=== Exercise goal ===
Find each line in the records below that contains the word "Check", and copy those lines out in full.

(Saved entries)
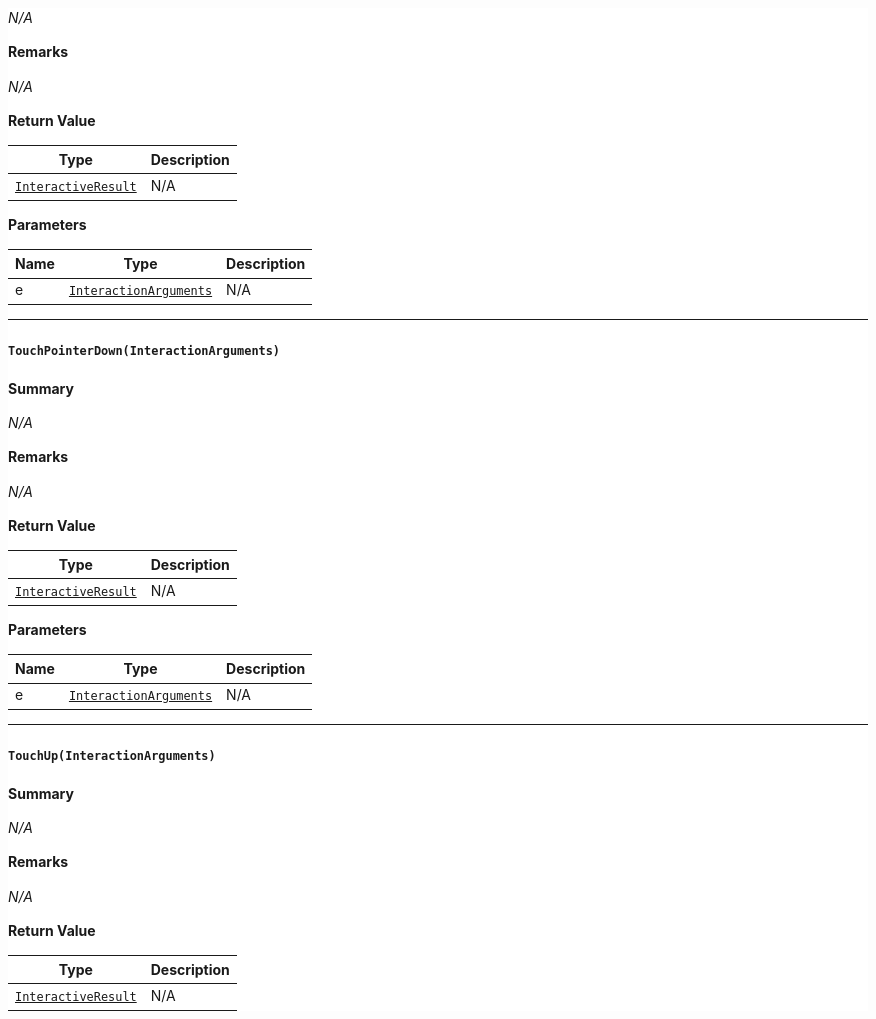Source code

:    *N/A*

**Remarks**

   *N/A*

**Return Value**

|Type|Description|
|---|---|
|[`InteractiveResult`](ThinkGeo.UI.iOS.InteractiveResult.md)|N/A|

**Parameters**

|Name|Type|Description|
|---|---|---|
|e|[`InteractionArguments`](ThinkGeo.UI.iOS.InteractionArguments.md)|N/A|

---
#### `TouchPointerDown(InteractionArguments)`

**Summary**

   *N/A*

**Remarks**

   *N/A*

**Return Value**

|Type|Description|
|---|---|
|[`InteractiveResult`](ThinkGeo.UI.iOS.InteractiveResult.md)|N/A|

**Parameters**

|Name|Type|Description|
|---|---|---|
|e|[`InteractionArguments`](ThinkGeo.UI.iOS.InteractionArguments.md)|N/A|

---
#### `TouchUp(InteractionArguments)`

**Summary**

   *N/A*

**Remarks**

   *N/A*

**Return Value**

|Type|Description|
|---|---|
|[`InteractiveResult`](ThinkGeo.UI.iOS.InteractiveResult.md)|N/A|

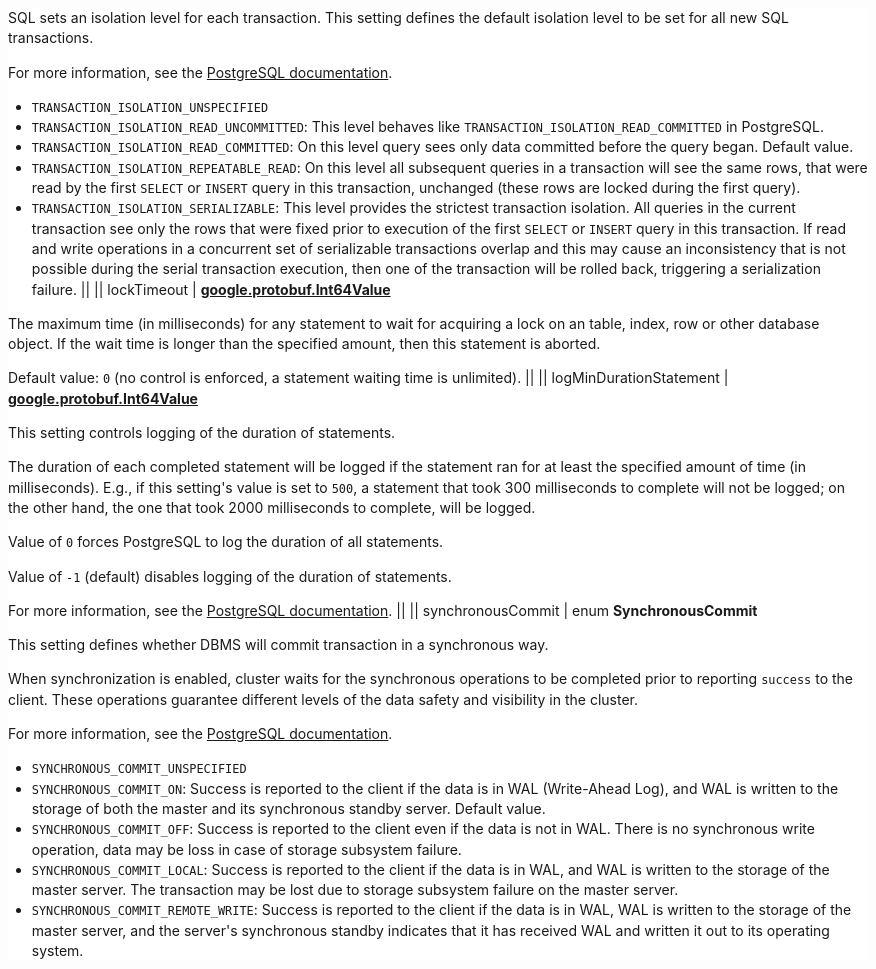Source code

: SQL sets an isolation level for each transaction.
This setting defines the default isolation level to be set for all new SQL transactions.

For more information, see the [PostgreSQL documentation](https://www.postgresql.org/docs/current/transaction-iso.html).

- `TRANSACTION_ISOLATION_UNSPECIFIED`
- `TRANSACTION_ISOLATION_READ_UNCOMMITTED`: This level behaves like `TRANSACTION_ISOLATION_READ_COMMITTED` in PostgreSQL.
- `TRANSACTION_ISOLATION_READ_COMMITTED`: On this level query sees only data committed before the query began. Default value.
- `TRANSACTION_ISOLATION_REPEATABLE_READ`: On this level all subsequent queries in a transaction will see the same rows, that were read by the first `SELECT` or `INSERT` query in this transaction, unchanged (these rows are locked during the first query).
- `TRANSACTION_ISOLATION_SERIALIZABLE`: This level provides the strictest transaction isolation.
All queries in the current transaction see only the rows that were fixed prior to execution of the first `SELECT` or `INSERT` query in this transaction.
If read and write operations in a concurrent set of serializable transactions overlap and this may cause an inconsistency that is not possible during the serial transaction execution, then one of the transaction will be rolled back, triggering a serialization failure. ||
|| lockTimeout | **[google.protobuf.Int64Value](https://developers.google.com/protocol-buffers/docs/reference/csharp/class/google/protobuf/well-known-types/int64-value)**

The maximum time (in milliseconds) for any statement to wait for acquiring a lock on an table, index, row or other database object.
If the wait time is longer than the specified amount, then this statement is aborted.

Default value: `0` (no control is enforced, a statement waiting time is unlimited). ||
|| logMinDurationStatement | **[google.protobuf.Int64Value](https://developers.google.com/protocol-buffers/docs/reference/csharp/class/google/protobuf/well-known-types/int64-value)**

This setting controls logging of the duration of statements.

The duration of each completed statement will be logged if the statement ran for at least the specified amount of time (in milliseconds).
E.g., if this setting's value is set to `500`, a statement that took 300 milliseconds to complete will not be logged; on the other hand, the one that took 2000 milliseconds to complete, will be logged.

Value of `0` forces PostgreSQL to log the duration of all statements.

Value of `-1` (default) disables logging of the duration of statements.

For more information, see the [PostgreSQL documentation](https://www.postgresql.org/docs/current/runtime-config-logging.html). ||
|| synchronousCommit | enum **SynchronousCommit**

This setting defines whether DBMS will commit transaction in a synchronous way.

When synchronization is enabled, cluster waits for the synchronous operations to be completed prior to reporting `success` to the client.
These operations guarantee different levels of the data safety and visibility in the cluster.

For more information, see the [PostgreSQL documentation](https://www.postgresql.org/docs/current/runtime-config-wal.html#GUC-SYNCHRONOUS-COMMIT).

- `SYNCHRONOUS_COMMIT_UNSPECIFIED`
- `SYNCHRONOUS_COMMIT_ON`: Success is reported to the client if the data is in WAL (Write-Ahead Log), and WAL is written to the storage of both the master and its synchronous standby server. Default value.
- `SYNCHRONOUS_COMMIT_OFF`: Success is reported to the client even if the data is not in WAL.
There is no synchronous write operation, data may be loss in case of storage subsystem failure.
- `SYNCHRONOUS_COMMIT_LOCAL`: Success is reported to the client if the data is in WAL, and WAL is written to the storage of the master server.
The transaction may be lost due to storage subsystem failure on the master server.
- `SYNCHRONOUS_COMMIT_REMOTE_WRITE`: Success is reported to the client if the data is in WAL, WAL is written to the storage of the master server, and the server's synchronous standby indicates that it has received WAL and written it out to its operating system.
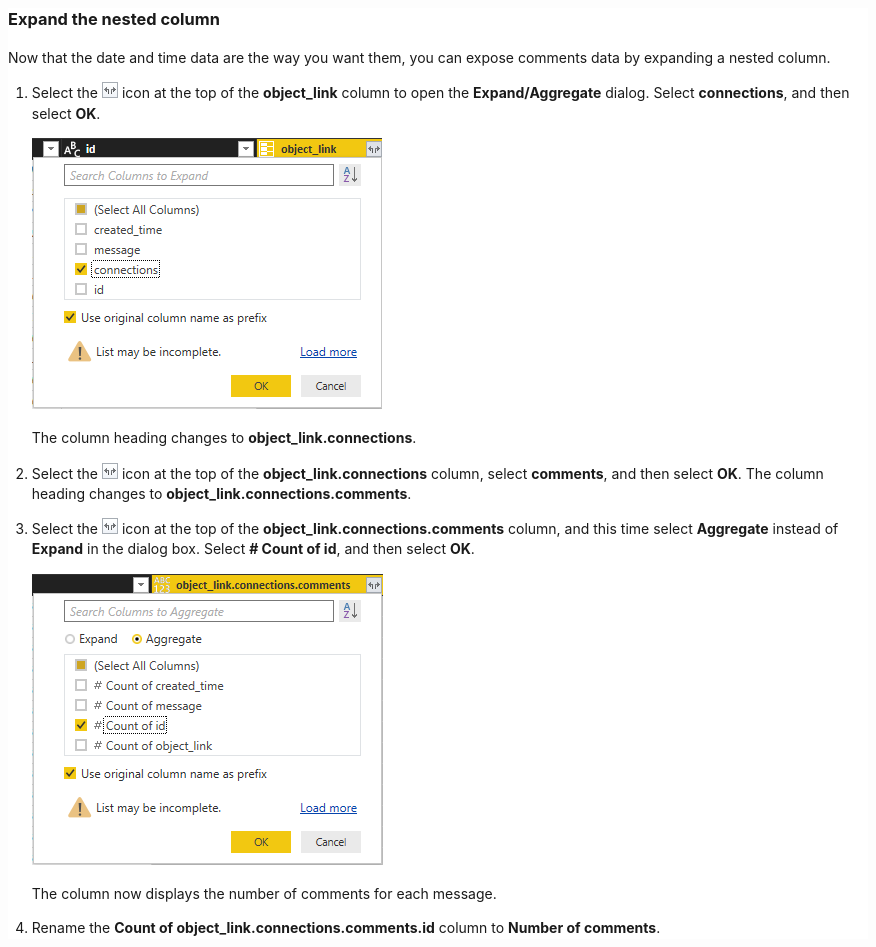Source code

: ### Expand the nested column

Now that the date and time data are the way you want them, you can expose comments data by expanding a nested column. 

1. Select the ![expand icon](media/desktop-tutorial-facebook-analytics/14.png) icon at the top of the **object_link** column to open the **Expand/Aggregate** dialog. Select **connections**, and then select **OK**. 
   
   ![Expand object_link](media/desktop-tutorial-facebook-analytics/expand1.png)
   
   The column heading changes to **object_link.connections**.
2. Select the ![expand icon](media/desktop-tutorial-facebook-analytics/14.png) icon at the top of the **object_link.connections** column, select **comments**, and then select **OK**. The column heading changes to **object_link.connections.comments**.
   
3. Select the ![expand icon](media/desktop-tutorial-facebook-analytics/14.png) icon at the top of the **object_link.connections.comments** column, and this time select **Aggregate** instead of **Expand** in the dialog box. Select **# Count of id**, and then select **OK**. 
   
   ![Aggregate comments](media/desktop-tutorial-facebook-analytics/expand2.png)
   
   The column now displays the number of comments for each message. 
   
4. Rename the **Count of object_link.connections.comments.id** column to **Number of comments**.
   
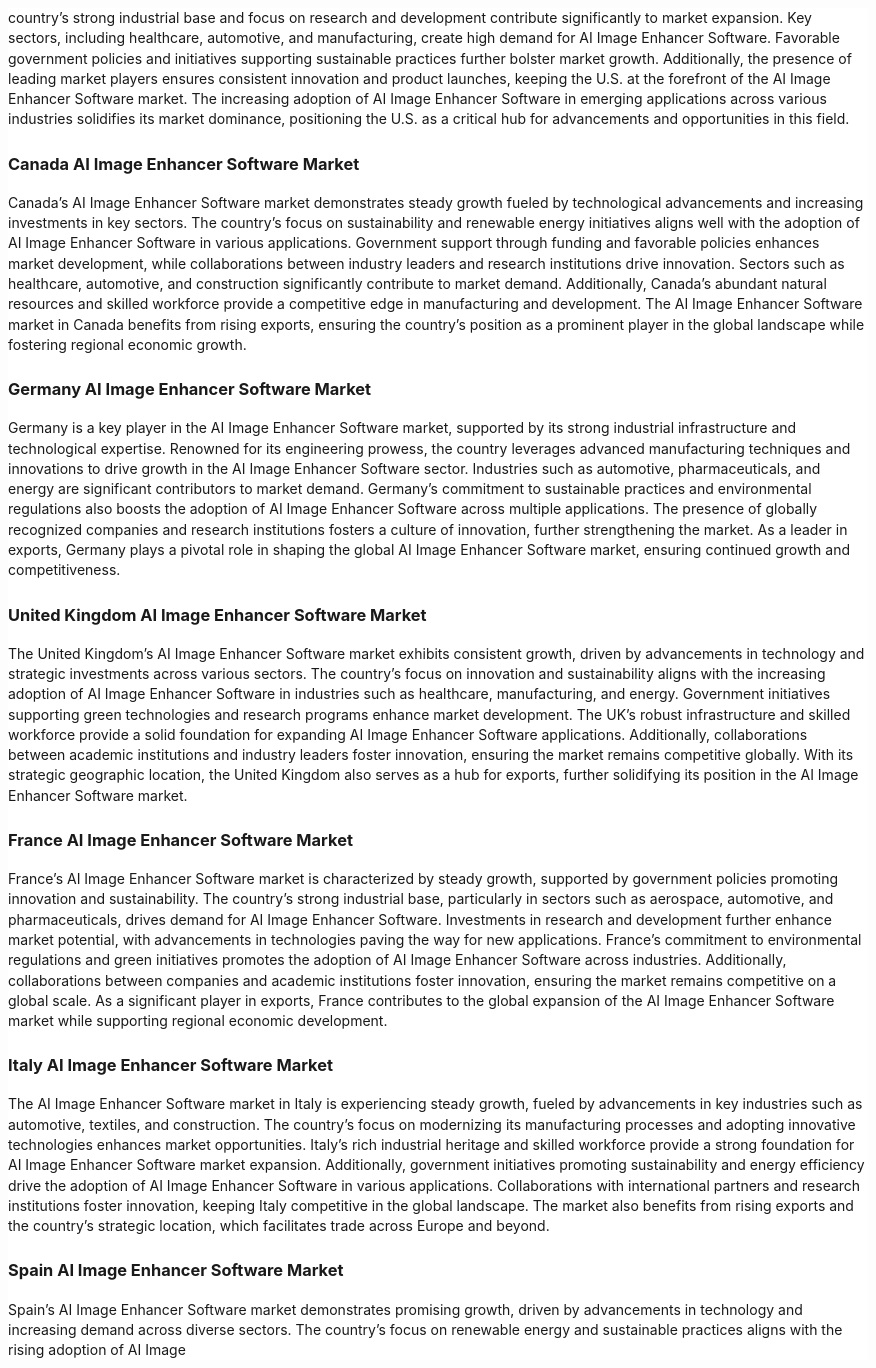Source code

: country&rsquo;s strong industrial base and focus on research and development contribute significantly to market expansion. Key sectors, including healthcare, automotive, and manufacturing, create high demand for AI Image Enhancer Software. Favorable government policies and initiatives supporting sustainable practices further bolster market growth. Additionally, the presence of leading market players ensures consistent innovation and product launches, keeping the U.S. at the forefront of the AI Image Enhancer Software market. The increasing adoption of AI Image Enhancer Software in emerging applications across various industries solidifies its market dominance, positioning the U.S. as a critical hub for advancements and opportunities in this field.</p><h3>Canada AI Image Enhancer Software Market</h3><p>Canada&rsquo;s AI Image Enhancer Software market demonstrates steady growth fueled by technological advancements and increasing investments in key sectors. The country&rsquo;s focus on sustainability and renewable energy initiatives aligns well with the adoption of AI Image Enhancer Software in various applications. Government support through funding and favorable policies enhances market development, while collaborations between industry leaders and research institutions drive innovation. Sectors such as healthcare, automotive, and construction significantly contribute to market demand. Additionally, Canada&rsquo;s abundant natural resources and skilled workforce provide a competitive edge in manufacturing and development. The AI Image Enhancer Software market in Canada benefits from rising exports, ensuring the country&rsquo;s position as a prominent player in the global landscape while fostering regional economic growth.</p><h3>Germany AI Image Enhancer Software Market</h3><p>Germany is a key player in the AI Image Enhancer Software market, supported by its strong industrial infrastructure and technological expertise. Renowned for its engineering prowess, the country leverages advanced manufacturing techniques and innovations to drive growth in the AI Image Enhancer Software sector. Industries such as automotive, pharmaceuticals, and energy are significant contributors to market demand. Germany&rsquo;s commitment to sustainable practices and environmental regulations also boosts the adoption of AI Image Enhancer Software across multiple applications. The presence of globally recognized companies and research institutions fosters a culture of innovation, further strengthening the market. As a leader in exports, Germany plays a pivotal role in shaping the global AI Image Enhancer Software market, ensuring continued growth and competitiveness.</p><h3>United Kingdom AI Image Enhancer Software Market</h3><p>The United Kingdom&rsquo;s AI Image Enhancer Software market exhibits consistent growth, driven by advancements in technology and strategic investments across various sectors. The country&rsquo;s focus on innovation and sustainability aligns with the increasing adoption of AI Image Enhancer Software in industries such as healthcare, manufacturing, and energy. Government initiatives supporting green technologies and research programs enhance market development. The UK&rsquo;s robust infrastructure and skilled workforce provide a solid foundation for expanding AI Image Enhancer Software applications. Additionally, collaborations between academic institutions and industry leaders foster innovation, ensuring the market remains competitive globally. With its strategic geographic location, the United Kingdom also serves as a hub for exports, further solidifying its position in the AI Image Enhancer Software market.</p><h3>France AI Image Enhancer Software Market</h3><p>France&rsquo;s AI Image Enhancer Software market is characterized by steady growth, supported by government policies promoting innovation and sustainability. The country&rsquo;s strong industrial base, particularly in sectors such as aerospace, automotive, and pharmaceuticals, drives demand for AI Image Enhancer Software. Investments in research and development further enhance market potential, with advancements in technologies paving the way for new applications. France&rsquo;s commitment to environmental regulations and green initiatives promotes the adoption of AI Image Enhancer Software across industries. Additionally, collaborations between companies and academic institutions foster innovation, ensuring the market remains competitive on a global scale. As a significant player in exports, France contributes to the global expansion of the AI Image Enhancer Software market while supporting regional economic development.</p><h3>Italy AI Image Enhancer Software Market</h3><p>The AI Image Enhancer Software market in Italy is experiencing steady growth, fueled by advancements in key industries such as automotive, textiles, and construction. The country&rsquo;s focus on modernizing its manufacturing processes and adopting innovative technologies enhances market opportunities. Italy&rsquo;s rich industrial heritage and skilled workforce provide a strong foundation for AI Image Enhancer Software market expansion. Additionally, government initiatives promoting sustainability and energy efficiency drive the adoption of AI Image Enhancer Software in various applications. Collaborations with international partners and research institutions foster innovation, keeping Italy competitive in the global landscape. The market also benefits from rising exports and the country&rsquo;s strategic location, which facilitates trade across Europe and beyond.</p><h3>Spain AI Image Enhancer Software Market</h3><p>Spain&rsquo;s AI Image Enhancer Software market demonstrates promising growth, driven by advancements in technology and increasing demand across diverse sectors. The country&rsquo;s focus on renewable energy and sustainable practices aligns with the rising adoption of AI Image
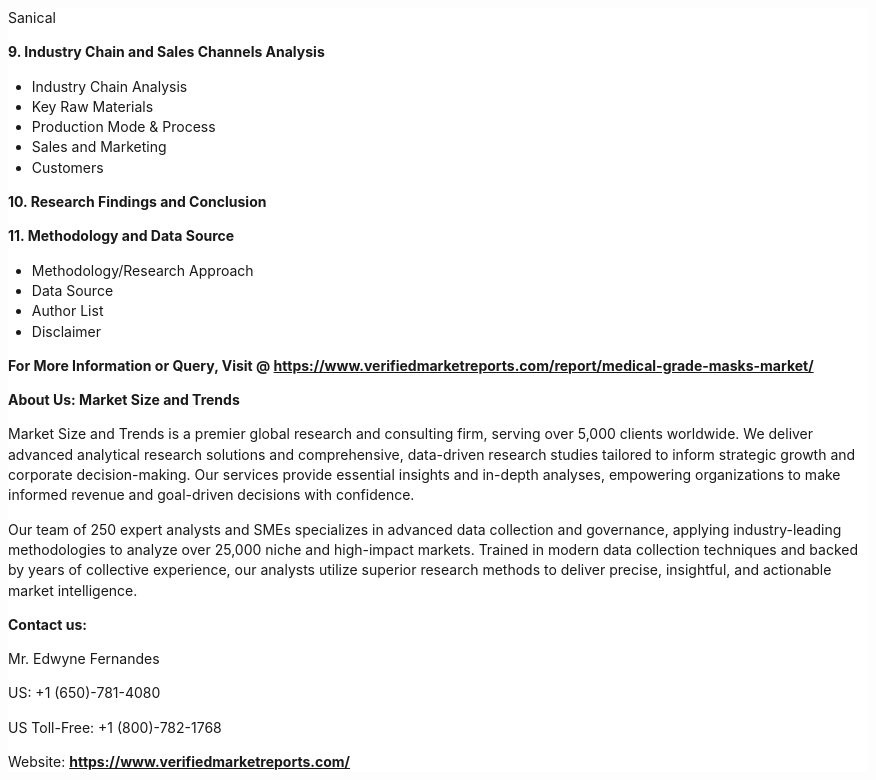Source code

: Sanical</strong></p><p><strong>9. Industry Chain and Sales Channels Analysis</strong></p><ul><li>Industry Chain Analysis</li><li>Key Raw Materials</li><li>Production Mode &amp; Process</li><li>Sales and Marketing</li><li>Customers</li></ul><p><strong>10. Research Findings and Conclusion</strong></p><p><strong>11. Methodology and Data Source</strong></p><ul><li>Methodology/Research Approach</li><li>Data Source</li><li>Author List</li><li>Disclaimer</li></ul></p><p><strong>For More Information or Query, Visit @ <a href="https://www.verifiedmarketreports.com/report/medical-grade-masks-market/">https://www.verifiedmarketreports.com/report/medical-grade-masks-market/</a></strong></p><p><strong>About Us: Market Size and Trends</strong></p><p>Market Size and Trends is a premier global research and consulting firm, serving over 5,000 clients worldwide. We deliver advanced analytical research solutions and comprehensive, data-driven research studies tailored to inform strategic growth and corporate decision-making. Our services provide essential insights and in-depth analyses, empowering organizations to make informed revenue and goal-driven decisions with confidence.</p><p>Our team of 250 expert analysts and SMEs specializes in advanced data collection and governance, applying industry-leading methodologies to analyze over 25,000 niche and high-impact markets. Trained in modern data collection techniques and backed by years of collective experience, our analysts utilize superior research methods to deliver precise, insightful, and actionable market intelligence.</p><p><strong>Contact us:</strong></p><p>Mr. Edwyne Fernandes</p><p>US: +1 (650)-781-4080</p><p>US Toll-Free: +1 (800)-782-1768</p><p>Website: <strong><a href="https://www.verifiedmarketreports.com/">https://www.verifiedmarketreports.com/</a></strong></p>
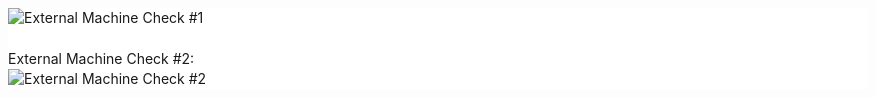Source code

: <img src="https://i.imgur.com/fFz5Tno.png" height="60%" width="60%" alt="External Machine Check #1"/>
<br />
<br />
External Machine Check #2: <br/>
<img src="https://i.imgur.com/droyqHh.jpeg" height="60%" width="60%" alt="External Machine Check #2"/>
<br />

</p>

=== Written solution ===
: <img src="https://i.imgur.com/fFz5Tno.png" height="60%" width="60%" alt="External Machine Check #1"/>
External Machine Check #2: <br/>
<img src="https://i.imgur.com/droyqHh.jpeg" height="60%" width="60%" alt="External Machine Check #2"/>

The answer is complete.